NCAA needs to get to four 16 team conferences rapidly. Each year #1 in the conference plays #2 thru 11 for 10 conferences games based on last season's standings, they can't pad their schedule by having 8 homes games and only 4 on the road like UF used to do. Each team gets a "kickoff game" of their choice each season and the last game of the year's their pick of a 2nd out of conference game which could be their rivalry game.

Top 8 in each conference go against the #1-8 on the other conferences in a 32 team playoff. Seed them like the field of 64. You'd have 31 games total over 5 weeks ending the 2nd week of January. All games matter and you can use the existing bowls as the playoff locations.

The only thing keeping that from happening in the sec and big would lose the stranglehold they have over the media and tv which is where the money is at.
The only point I disagree on is the need for 32 teams. That's half the field. I'd suggest top 3 in each conference. We're at 16 per conference now.
B1G will be 18 next year.
SECheat will be 16 next year.
ACC will be 18, counting ND, next year.
B12 will be 16 next year.
 

Root4GT

Helluva Engineer
Messages
3,041
The product on the field is very good these days. That follows advances in nutrition, S&C, and coaching, all beginning at the HS level. Yes, money has purchased part of that, but not all of it. Many of those players who end up coaching are ones who didn't make it to the NFL. Coaching at the HS level is much better today overall than it was back in 1974. I'm not sure college coaching is as much, but probably somewhat. That is due to more former players at high levels entering the coaching field - an unintended consequence. I don't think many want to go back to 1974 for the CFB game itself.
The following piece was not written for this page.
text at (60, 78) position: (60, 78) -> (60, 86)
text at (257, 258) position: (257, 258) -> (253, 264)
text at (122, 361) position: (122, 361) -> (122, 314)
Where the greatest effect of today's money is felt, IMO, is in the absurd escalation of coaches' salaries, constantly upgraded state of the art locker rooms and other facilities designed to catch recruits' eyes, expensive means of travel - such as helicopters, significant expansion of staffs, the rampant cost of "education," and now NIL. None of that, except staff expansion, really improves the game on the field but it sure explodes the cost. It's ludicrous that a college football coach makes over 10x what the President of the US makes, or research scientists seeking cures to disease. Yet, that's where we are. You may love it... I don't. It's not helping the game at all, IMO.

Few oppose the right of an athlete to market himself. No issue there at all. But that is not what all the money is about, and it is flowing so freely - like a narcotic - into the game today that the game is now hooked on money. Yes, it has always taken money to pay the bills. That is no different today than 1974, or 1954. But the money it requires now to run a "successful" program is decadent, again, in my opinion. There's a huge magnitude of difference in what we see today in AA budgets and what it took to run the non-profit AA back in 1974.
College Football is Capitalism at it's worst. Market forces drive the cost of goods but much of the revenue comes from rich boosters who artificially inflate the cost of theos goods. The "boosters' role also is a barrier to true competition.

Determining worth or individual income is basically what the market is willing to bear. In current society athletes, actors and musicians at the highest levels make astronomical amounts of money. Basically that is a values statements on our society. It does seem ridiculous but it is reality.

Hard to imagine how sanity returns to College Football.